Otak Pangkal Kebiasaan dan Perubahan
30 Oktober 2021Ada yang bilang, kita bisa mengubah diri sendiri, kalau kita benar-benar mau. Tapi jika seseorang ingin mengubah kepribadian yang sudah terbentuk seumur hidupnya, maka ia pertama-tama harus melewati sejumlah rintangan.
Sifat manusia sebenarnya hanya sebagian yang tertanam di dalam gen. Lagi pula, sifat juga berubah selama kita hidup, sejalan dengan pengalaman yang kita dapat.

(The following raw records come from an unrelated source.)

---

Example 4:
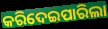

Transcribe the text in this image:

କରିଦେଇପାରିଲା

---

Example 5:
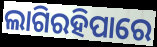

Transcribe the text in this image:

ଲାଗିରହିପାରେ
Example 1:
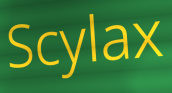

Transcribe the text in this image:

Scylax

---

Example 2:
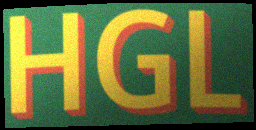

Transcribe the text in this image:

Demikian halnya dengan neuroplastisitas, yaitu kemampuan otak untuk belajar bahkan hingga usia lanjut, yang membuat perubahan bisa terjadi.

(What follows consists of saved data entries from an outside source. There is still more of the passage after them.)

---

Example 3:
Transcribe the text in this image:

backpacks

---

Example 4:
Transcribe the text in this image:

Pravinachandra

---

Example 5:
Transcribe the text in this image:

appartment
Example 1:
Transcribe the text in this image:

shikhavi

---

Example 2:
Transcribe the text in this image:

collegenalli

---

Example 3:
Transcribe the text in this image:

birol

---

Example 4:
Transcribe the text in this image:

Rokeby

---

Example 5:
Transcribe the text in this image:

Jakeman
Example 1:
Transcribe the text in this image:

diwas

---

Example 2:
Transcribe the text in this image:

Sesungguhnya demikian. Tapi tentu naiv jika kita berpikir, pola tertentu pada pikiran, perasaan, juga kebiasaan, jadi singkatnya: kepribadian, bisa diubah begitu saja.

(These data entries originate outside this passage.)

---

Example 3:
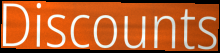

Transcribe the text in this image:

Discounts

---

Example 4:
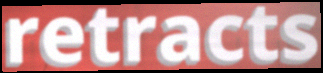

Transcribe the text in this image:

retracts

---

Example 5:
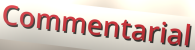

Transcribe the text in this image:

Commentarial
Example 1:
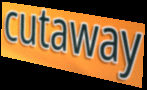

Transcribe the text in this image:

cutaway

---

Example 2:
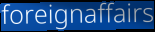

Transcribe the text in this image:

foreignaffairs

Catatan otak bentuk kepribadian
Kepribadian kita terbentuk karena berbagai pengaruh sejak kita kecil, bahkan sebelum lahir. Itu tersimpan di bagian dalam dan tengah sistem limbik. Bagian otak itu sulit diakses oleh kemauan sadar kita.
"Area-area di otak yang bekerja tanpa kita sadari, melakukan sejumlah hal penting.“ Begitu dikatakan Gerhard Roth, seorang ahli ilmu saraf dan peneliti otak.
Bagian-bagian otak itu menilai segala sesuatu yang kita tangkap dengan indra. Juga yang kita alami, yang kita pikirkan, rasakan dan apa yang kita lakukan. Kemudian mencatat: itu bagus, itu bisa diulang. Juga: itu tidak baik, menyakitkan. Jangan diulang.
Karena manusia punya tendensi untuk menghindari perasaan menyakitkan, maka kita tetap setia pada kebiasaan. Oleh sebab itu, kebiasaan yang menetap kerap yang berkuasa, juga saat kita sebenarnya ingin mengubah diri.
Perubahan hanya terjadi akibat hal-hal tertentu
Hanya jika kita sangat menderita akibat sesuatu hal, perubahan mendasar bisa terjadi. Hanya mereka yang selalu menghadapi masalah dengan kebiasaan-kebiasaannya, dan tidak menemukan jalan keluar lain, yang otaknya kemungkinan siap untuk mengadakan perubahan.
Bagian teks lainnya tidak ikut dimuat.